Soal dan Tugas:
- a) Menurut teks tentang politik dinasti, pasal dan ayat UUD 1945 mana yang menjelaskan bahwa setiap warga negara berhak memperoleh kesempatan yang sama dalam pemerintahan?
- b) Teruskan teks tentang politik dinasti mulai dari kalimat sesudah kalimat terakhirnya.

Teks yang Disediakan:
Politik dinasti kian menjadi momok akhir-akhir ini. Sebagian kalangan menentang, beradu kata dalam pojok diskusi hingga sosial media, seakan menentang keras praktik perpolitikan semacam ini. Politik dinasti pada dasarnya merupakan keadaan dimana seseorang atau sekelompok orang yang memiliki hubungan keluarga atau terkait hubungan kekerabatan dengan yang menjalankan kekuasaan politik, dan dengan segenap usaha mempertahankan kekuasaan agar supaya kekuasaan masih berada dilingkungan keluarga.
Dinasti politik bukan sebuah hal baru bagi Indonesia, bukan pula suatu perkara yang diharamkan oleh Sang Demokrasi. Didalam Undang-Undang Dasar Tahun 1945, pasal 27 ayat (1) menerangkan bahwa “Setiap warga negara bersamaan kedudukannya didalam hukum dan pemerintahan dan wajib menjunjung hukum dan pemerintahan itu dengan tidak ada pengecualiannya.” Pasal 28D ayat (1) UUD 1945 menentukan bahwa setiap orang berhak atas pengakuan, jaminan, perlindungan, dan kepastian hukum yang adil serta perlakuan yang sama dihadapan hukum. Selanjutnya, Pasal 28D ayat (3) menjelaskan bahwa setiap warga negara berhak memperoleh kesempatan yang sama dalam pemerintahan.
Dari penjelasan beberapa pasal diatas, sudah sangat jelas bahwa tidak ada larangan bagi siapapun yang berkeinginan menduduki sebuah jabatan didalam pemerintahan, tidak peduli ia memiliki pertalian darah atau hubungan kekerabatan yang amat sangat dekat dengan seorang Kepala Daerah atau bahkan Kepala Negara, dan tidak menutup kemungkinan bagi mereka yang memiliki hubungan kekeluargaan dengan para legislator, baik ditingkat daerah maupun pusat.
Selain beberapa pasal tersebut, selanjutnya diperkuat dengan Undang-Undang No. 39 Tahun 1999 tentang Hak Asasi Manusia yang mengatur tentang hak pilih dalam pasal 43 yang berbunyi “Setiap warga negara berhak untuk dipilih dan memilih dalam pemilihan umum berdasarkan persamaan hak melalui pemungutan suara yang langsung, umum, bebas, rahasia, jujur, dan adil sesuai dengan ketentuan Peraturan Perundang-undangan.”

Data yang Diberikan:
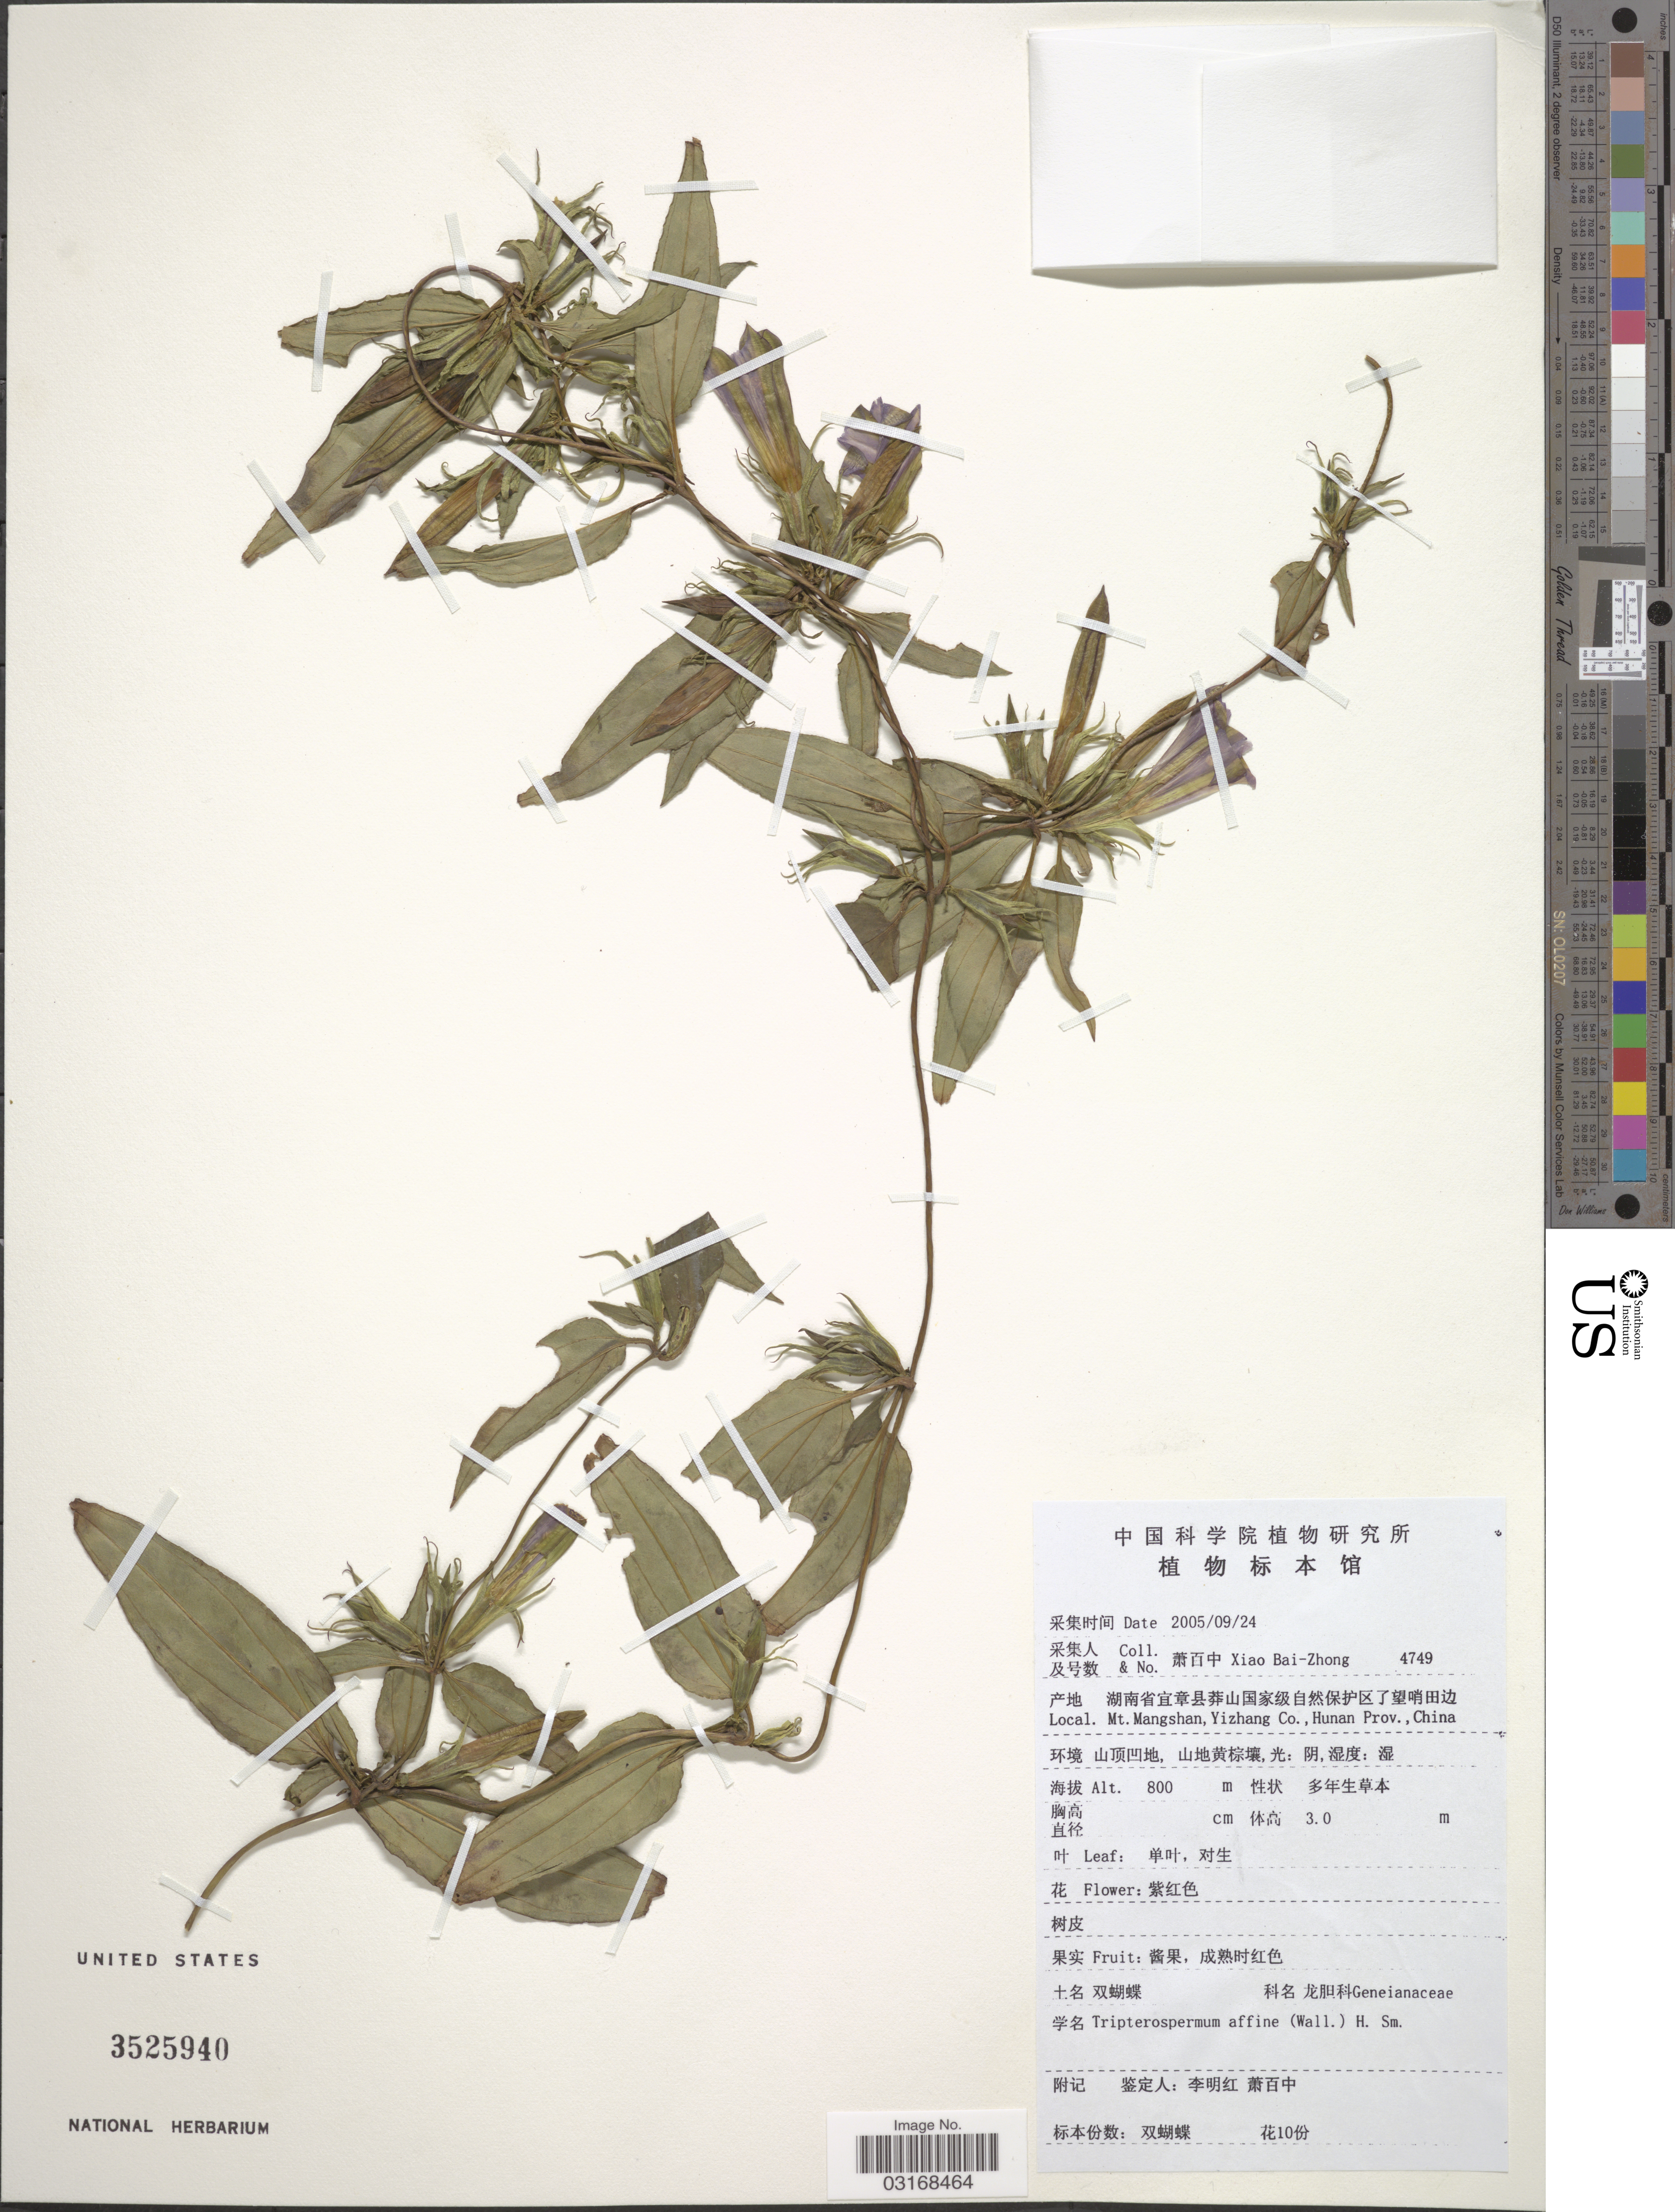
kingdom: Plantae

Jawaban Akhir:
- a) Pasal 28D ayat (3) UUD 1945.

- b)
Tidak hanya itu, Mahkamah Konstitusi (MK) pun seolah turut andil dalam menghalalkan dinasti politik ini. Pasalnya, pada 8 Juli 2015 Mahkamah Konstitusi (MK) secara tidak langsung melegalkan praktik dinasti politik. Mahkamah Konstitusi (MK) membatalkan pasal 7 huruf (r) Undang-Undang Nomor 8 Tahun 2015 tentang Pilkada, yang menerangkan tentang syarat calon Kepala Daerah (Gubernur, Bupati, Walikota) tidak mempunyai konflik kepentingan dengan petahana.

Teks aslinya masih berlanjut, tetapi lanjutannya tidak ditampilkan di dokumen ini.